A short week combined with various holidays led to a surge of enquiry and owners were able to regain lost ground, with rates for 270,000 tonnes to China rising from WS 49/50 Level to WS 62.5 and this rate was also paid for a voyage to Philippines. Going west, rates gained around 6 points with WS 41 cape/cape agreed for US Gulf discharge basis 280,000 tonnes, but this was for wide discharge options which pay a premium.
West Africa rates have moved in sympathy with the Middle East Gulf and WS 60 was paid for China discharge, representing a 4 WS point gain while a shorter run to Cilacap went at WS 62.5. W Africa to WC India was covered at the equivalent of around WS 63. On the Continent, fuel fixed and failed at $3.95 million before Clearlake paid around $4.05 million also for Singapore discharge. Crude from Hound Point is understood to have been covered at $5.875 million to South Korea.

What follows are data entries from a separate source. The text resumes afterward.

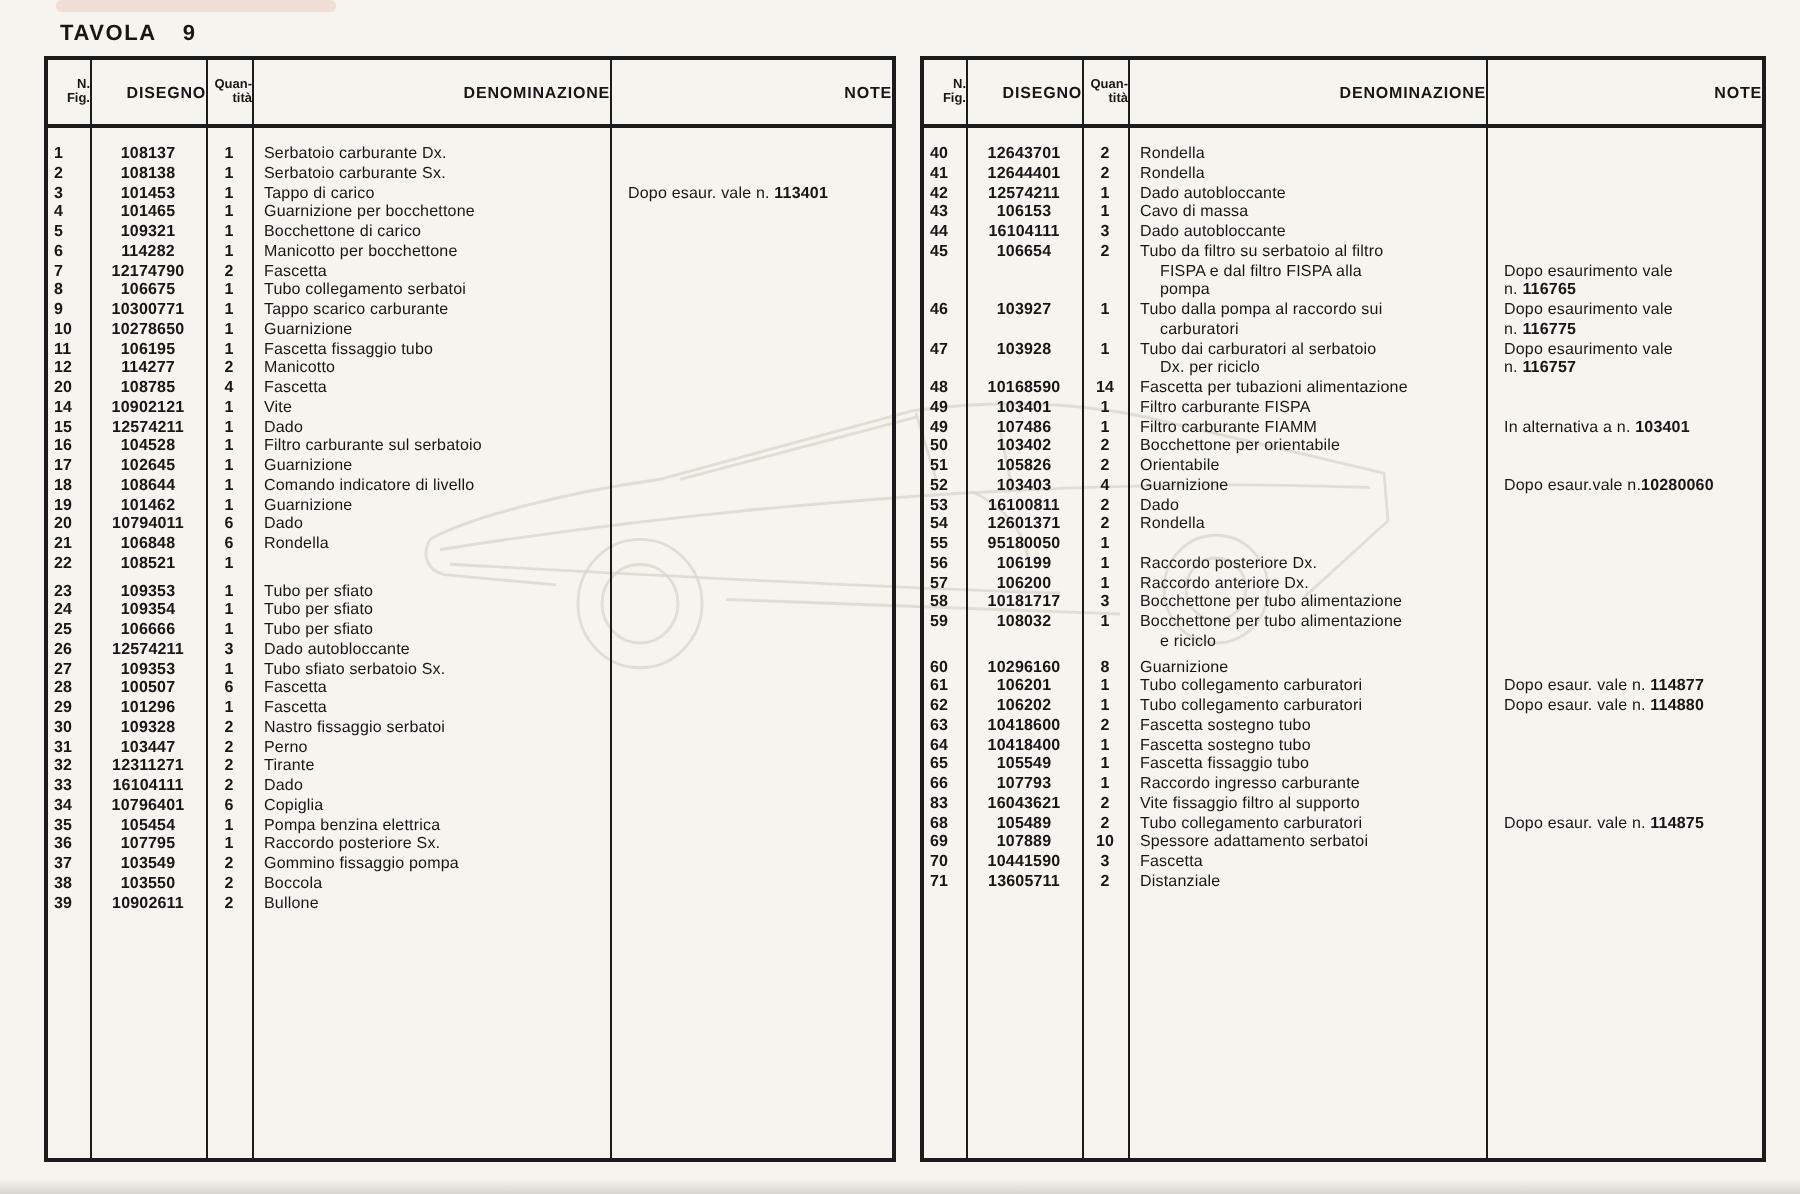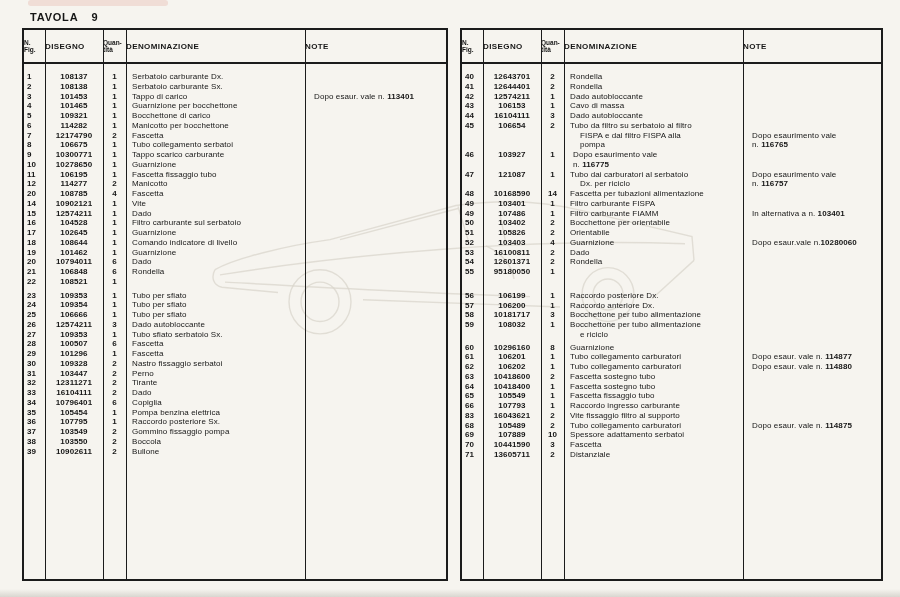--- a/index.html
+++ b/index.html
@@ -29,7 +29,7 @@
   .v1{left:21px;} .v2{left:79px;} .v3{left:102px;} .v4{left:281px;}
   .hdr{height:32px;border-bottom:2px solid var(--border);
     display:grid;grid-template-columns:21px 58px 23px 179px 1fr;
-    align-items:center;text-align:left;font-weight:bold;}
+    align-items:center;text-align:right;font-weight:bold;}
   .hc{letter-spacing:.4px;font-size:8px;}
   .h-fig,.h-qty{font-size:6.5px;line-height:7.5px;letter-spacing:0;}
   .data{padding-top:8px;font-size:8px;line-height:9.75px;letter-spacing:.1px;}

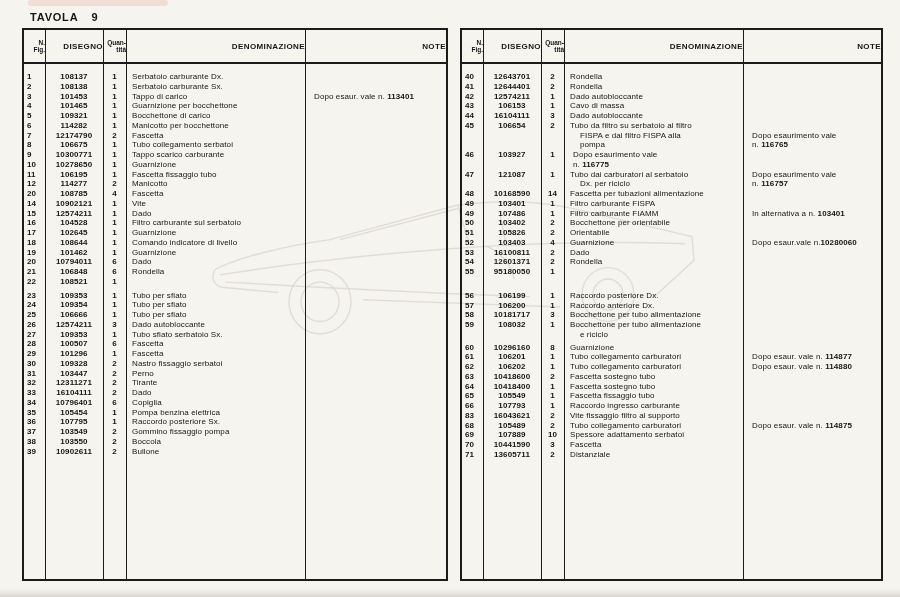--- a/index.html
+++ b/index.html
@@ -520,6 +520,10 @@
         <div class="c-fig">46</div>
         <div class="c-dis">103927</div>
         <div class="c-qty">1</div>
+        <div class="c-den">
+          <div>Tubo dalla pompa al raccordo sui</div>
+          <div class="cont">carburatori</div>
+        </div>
         <div class="c-note">
           <div>Dopo esaurimento vale</div>
           <div>n. <b>116775</b></div>

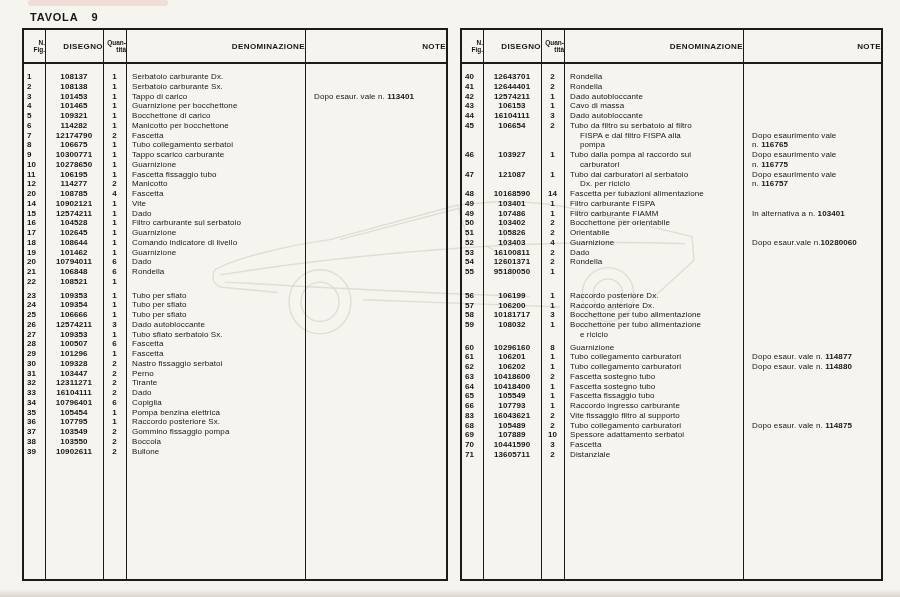--- a/index.html
+++ b/index.html
@@ -531,7 +531,7 @@
       </div>
       <div class="row">
         <div class="c-fig">47</div>
-        <div class="c-dis">121087</div>
+        <div class="c-dis">103928</div>
         <div class="c-qty">1</div>
         <div class="c-den">
           <div>Tubo dai carburatori al serbatoio</div>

In the Caribbean, Reliance paid $4.25 million to WC India while a US Gulf to Singapore voyage went at a softer $4.625 million as supply problems in Venezuela continue to force owners to consider other alternatives.
In West Africa, rates initially fell around 12 points as a market quote led to the charterer covering at WS 65 basis US Gulf with Europe at WS 70. Thereafter rates varied between WS 70 and WS 77.5 before seemingly settling at around WS 72.5.
Black Sea rates have been flat, hovering between 77.5/80 level for 135,000 tonnes. In the Mediterranean, a Sidi Kerir to Med cargo was covered on Centrofin tonnage at WS 81.25 basis 135,000 tonnes while Socar took the Fairway from Ceyhan to UKC-Med at WS 77.5 also for 135,000 tonnes. A market quote for Ceyhan to WC India induced plenty of interest before being covered at $1.95 million.
An active week in the Mediterranean, with a number of cargoes still outstanding led to rates firming from low WS 80s to WS 97.5 which was paid by BP for a Ceyhan/Trieste move. With a few ships leaving the area going either transatlantic or east, this has further helped owners’ cause and brokers feel with the amount of business around that there is further upward pressure here.
In the Baltic, there was a weaker sentiment as maintenance there led to a lighter program and with a healthy supply of tonnage, rates dropped around 10 points to WS 75. The 80,000 tonnes cross North Sea market has moved down around 12.5 points in tandem with the Baltic, with the market now around WS 97.5.
The Caribbean suffered from an oversupply of early tonnage and what enquiry there was saw charterers able to drag rates down from WS 140 to WS 112.5 with potential to ease further.
Rates for 55,000 tonnes from ARA to US Gulf have been stable in the mid WS 90s though with the early ships covered and other tonnage incurring delays, owners may yet be able to push for modest further improvement here.
In the 37,000 tonnes Cont/USAC trade, rates have gained around 7.5 points on the back of a tight tonnage list and steady enquiry to settle at WS 122.5.
On the 38,000 tonnes backhaul run from US Gulf/UKCont, it has been a better week for owners, with improved demand and levels here have gained around with 10 points to WS 90 and there is even a report now of WS 95 having possibly been paid by ATMI.